Eens geland, doken wij in een gehuurde campervan – een serieuze upgrade ten opzichte van onze eigen Josmobiel: keuken, loungeroom, twee slaapkamers, … (mits een regelmatige kleine verbouwing), en niet veel na onze intrede op het eiland, verwenen de wolken uit de hemel en scheen de zon.
Licht bruinend bij elke stap, verkenden wij Freycinet NP, op naar de top die het prachtige uitzicht over Wineglass Bay achter zich verborg. Daarna waren wij maar net op tijd in Launceston met zijn Cataract Gorge om ’s avonds een glimp te kunnen opvangen van het openluchtzwembad dat daar naast de rivier ligt. De geplande plons de volgende ochtend is er niet van gekomen want de ganse boel was ondertussen overstroomd en van een zwembad was geen spoor meer.
We vroemden verder naar Cradle Mountain NP, trokken rond Dove Lake in het noordelijke deel en langs Lake St. Clair in het zuiden (hier waren jammer genoeg bijna enkel lange wandelingen en ondertussen had de zon ons weer verlaten en ons opgezadeld met regendruppels).
In het dorpje naast het Mount Field NP dachten wij de plaatselijke economie even te spijzen door ons spijs en drank te laten serveren in de dorps-pub. Op twee minuten waren we binnen en weer buiten, met de duidelijke boodschap dat wij verwende stadskinderen niet zomaar moesten denken dat je overal ter wereld om acht uur ’s avonds nog warm eten kan krijgen. Vermits dat blijkbaar enkel tussen zes en zeven te verwachten is, dropen wij af en brouwden we ons eigen potje.
De volgende ochtend keken wij onze ogen uit naar de bakken water die in Mount Field NP over de rotsen kletsen.
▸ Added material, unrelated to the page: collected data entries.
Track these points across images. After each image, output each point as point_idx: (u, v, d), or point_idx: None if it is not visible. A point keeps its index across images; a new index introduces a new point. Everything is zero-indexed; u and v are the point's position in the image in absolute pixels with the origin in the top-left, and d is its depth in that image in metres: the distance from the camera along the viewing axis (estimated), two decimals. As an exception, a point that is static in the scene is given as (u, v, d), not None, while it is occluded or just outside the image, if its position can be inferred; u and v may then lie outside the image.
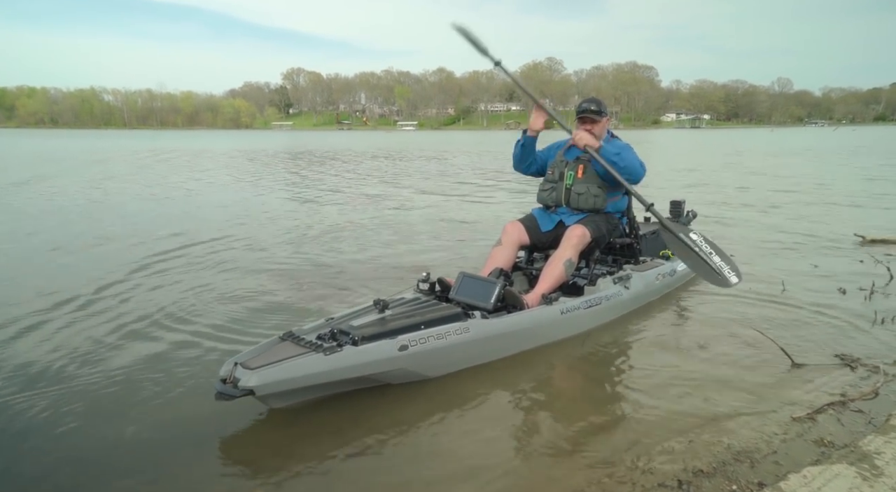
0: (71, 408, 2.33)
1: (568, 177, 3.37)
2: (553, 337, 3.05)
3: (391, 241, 5.75)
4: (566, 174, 3.38)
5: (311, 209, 8.07)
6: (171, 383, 2.59)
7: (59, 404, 2.36)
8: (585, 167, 3.33)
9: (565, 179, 3.38)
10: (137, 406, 2.37)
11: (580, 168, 3.34)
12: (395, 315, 2.63)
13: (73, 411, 2.31)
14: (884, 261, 4.55)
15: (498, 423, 2.29)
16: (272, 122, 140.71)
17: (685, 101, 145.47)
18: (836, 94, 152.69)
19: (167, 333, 3.20)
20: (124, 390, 2.51)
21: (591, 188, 3.30)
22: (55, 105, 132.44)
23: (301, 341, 2.37)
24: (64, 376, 2.62)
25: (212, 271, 4.52)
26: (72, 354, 2.86)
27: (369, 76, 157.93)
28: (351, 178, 13.43)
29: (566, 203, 3.38)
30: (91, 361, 2.79)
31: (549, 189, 3.45)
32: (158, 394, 2.48)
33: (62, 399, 2.40)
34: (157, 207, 8.26)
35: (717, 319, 3.40)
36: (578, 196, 3.32)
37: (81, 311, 3.54)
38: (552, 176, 3.45)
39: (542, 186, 3.51)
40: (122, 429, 2.20)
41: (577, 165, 3.35)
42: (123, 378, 2.62)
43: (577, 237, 3.18)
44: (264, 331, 3.16)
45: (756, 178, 12.58)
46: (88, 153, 24.06)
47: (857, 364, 2.74)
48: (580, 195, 3.32)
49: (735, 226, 6.44)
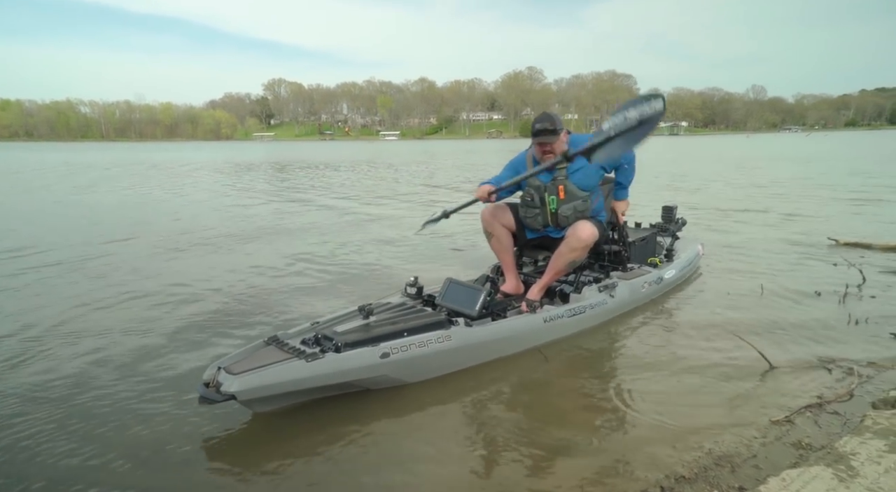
0: (52, 418, 2.28)
1: (550, 202, 3.22)
2: (536, 342, 3.07)
3: (381, 246, 5.73)
4: (547, 199, 3.23)
5: (297, 215, 8.03)
6: (155, 386, 2.58)
7: (38, 418, 2.30)
8: (566, 186, 3.19)
9: (548, 204, 3.23)
10: (120, 411, 2.33)
11: (560, 189, 3.19)
12: (379, 321, 2.65)
13: (55, 421, 2.26)
14: (857, 264, 4.65)
15: (475, 430, 2.29)
16: (253, 133, 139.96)
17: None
18: (808, 100, 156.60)
19: (152, 336, 3.18)
20: (107, 393, 2.48)
21: (577, 205, 3.20)
22: (30, 117, 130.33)
23: (285, 346, 2.40)
24: (44, 389, 2.56)
25: (199, 272, 4.47)
26: (55, 364, 2.81)
27: (351, 86, 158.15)
28: (340, 187, 13.38)
29: (555, 226, 3.31)
30: (80, 367, 2.74)
31: (533, 215, 3.31)
32: (141, 396, 2.47)
33: (42, 412, 2.35)
34: (125, 215, 8.15)
35: (696, 324, 3.44)
36: (566, 218, 3.23)
37: (67, 318, 3.48)
38: (532, 201, 3.28)
39: (524, 212, 3.35)
40: (103, 432, 2.18)
41: (556, 187, 3.19)
42: (107, 381, 2.58)
43: (589, 236, 3.10)
44: (252, 333, 3.18)
45: (732, 183, 12.81)
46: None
47: (832, 366, 2.79)
48: (567, 217, 3.23)
49: (712, 231, 6.54)
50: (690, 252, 4.48)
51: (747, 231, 6.60)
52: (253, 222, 7.83)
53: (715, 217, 7.69)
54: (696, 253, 4.56)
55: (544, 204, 3.24)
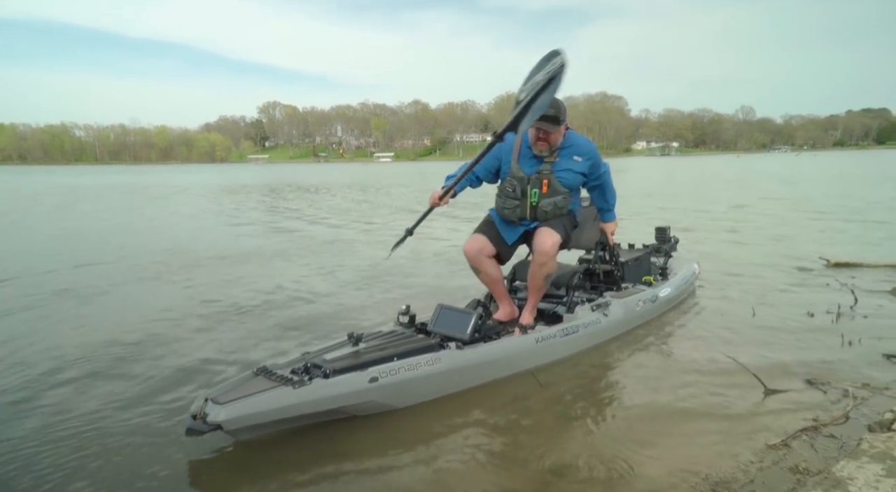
0: (39, 450, 2.23)
1: (532, 195, 3.13)
2: (529, 364, 3.05)
3: (371, 273, 5.71)
4: (529, 192, 3.13)
5: (283, 240, 8.01)
6: (143, 420, 2.52)
7: (23, 451, 2.26)
8: (550, 181, 3.11)
9: (529, 196, 3.13)
10: (106, 444, 2.28)
11: (544, 184, 3.10)
12: (368, 348, 2.64)
13: (42, 454, 2.21)
14: (848, 284, 4.67)
15: (464, 456, 2.26)
16: (248, 155, 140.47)
17: (654, 129, 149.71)
18: (796, 121, 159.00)
19: (139, 366, 3.12)
20: (94, 427, 2.42)
21: (558, 201, 3.14)
22: (24, 141, 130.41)
23: (273, 376, 2.37)
24: (28, 419, 2.51)
25: (189, 305, 4.43)
26: (35, 392, 2.76)
27: (345, 109, 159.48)
28: (329, 210, 13.40)
29: (533, 219, 3.21)
30: (63, 397, 2.69)
31: (512, 207, 3.19)
32: (127, 431, 2.42)
33: (27, 445, 2.30)
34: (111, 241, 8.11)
35: (690, 347, 3.44)
36: (546, 212, 3.16)
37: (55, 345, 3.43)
38: (512, 192, 3.16)
39: (502, 202, 3.23)
40: (91, 466, 2.12)
41: (540, 181, 3.11)
42: (95, 415, 2.53)
43: (551, 247, 3.07)
44: (244, 367, 3.11)
45: (723, 202, 12.93)
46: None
47: (827, 388, 2.78)
48: (547, 212, 3.16)
49: (704, 251, 6.57)
50: (686, 270, 4.49)
51: (738, 251, 6.64)
52: (237, 248, 7.79)
53: (706, 237, 7.73)
54: (692, 271, 4.57)
55: (525, 196, 3.14)
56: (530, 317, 3.28)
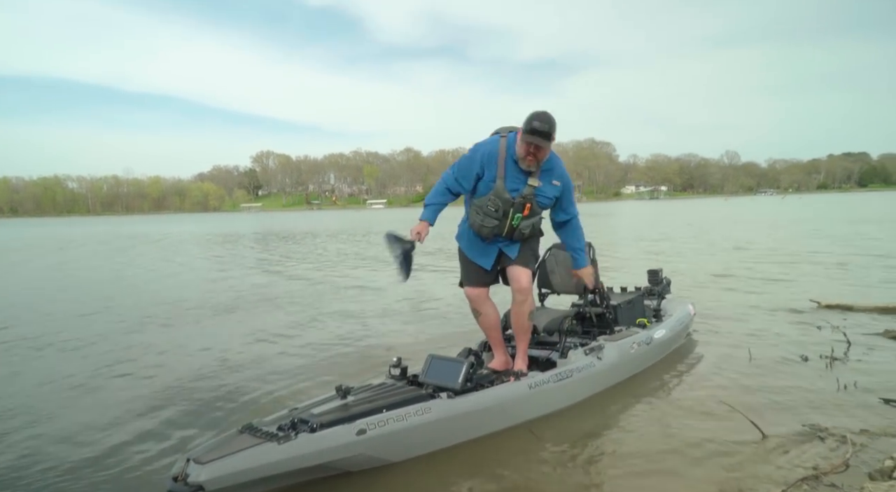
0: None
1: (515, 218, 3.11)
2: (524, 415, 2.99)
3: (363, 320, 5.66)
4: (512, 215, 3.10)
5: (272, 287, 7.96)
6: (124, 484, 2.44)
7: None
8: (532, 205, 3.11)
9: (510, 218, 3.11)
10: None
11: (527, 207, 3.10)
12: (357, 401, 2.58)
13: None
14: (840, 326, 4.68)
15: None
16: (241, 204, 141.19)
17: (643, 173, 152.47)
18: (780, 164, 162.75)
19: (120, 423, 3.05)
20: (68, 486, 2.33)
21: (535, 222, 3.18)
22: (16, 194, 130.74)
23: (258, 432, 2.28)
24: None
25: (167, 352, 4.35)
26: (17, 453, 2.65)
27: (338, 157, 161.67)
28: (324, 261, 13.39)
29: (508, 238, 3.19)
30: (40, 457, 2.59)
31: (491, 225, 3.13)
32: None
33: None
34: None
35: (687, 395, 3.40)
36: (523, 233, 3.17)
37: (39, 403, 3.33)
38: (494, 212, 3.10)
39: (481, 220, 3.14)
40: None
41: (523, 205, 3.09)
42: (74, 477, 2.44)
43: (528, 283, 3.16)
44: (228, 421, 3.04)
45: (715, 245, 13.05)
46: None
47: (825, 434, 2.74)
48: (524, 233, 3.17)
49: (697, 295, 6.58)
50: (681, 312, 4.48)
51: (730, 295, 6.66)
52: (224, 297, 7.75)
53: (699, 281, 7.77)
54: (686, 313, 4.56)
55: (507, 217, 3.11)
56: (522, 363, 3.25)
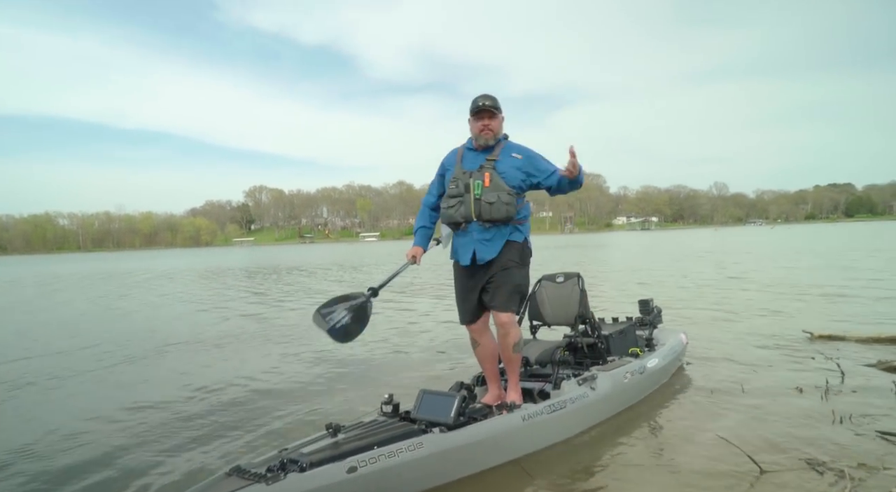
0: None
1: (476, 187, 3.10)
2: (518, 449, 2.94)
3: (356, 360, 5.60)
4: (472, 184, 3.11)
5: (259, 322, 7.88)
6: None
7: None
8: (491, 174, 3.12)
9: (472, 189, 3.11)
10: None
11: (486, 176, 3.11)
12: (348, 438, 2.53)
13: None
14: (833, 357, 4.67)
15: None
16: (233, 238, 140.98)
17: (633, 205, 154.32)
18: (767, 195, 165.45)
19: (106, 472, 2.94)
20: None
21: (502, 196, 3.08)
22: (6, 232, 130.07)
23: (246, 474, 2.21)
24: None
25: (152, 390, 4.26)
26: None
27: (331, 191, 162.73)
28: (306, 290, 13.32)
29: (477, 216, 3.12)
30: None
31: (455, 205, 3.15)
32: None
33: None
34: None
35: (682, 428, 3.36)
36: (490, 206, 3.08)
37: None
38: (456, 190, 3.16)
39: (446, 203, 3.21)
40: None
41: (482, 174, 3.12)
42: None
43: (505, 319, 3.12)
44: (213, 465, 2.94)
45: (706, 276, 13.12)
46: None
47: (823, 468, 2.71)
48: (492, 205, 3.08)
49: (692, 323, 6.57)
50: (673, 341, 4.48)
51: (723, 323, 6.66)
52: (210, 332, 7.66)
53: (691, 310, 7.77)
54: (679, 341, 4.56)
55: (469, 190, 3.12)
56: (515, 394, 3.21)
Wekenlange regenbuien hebben natuurlijk al eens overstromingen tot gevolg (op Tasmanië gelukkig zeer beperkt), maar als je op watervallentocht gaat, geef ons dan maar een flinke zondvloed een paar dagen tevoren.
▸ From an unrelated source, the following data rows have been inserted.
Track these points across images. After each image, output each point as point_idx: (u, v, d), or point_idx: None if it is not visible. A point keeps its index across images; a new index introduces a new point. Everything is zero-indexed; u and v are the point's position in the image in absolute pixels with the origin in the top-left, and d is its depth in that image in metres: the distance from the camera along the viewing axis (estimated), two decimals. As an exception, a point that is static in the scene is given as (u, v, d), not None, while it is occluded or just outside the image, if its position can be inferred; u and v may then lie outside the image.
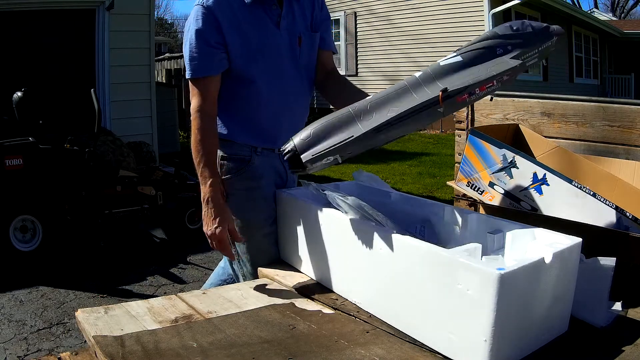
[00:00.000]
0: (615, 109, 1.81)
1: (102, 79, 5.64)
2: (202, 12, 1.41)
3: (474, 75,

De Russel Falls, de Horsehoe Falls, de Lady Barron Falls; de machtige hoeveelheden water die naar beneden donderden, bliezen ons bij momenten bijna weg. Stuk voor stuk adembenemende en werkelijk denderende watervallen, straffer dan op de foto’s in de boekskes!
En toen, toen zaten onze vijf dagen Tasmanië erop, leverden wij met een klein hartje onze van weer in en vlogen wij met een dik uur vertraging weer terug, de Bass Strait over, naar de onderkant van het vasteland, om nog een paar dagen langer te kunnen genieten van het wervelende Melbizzie.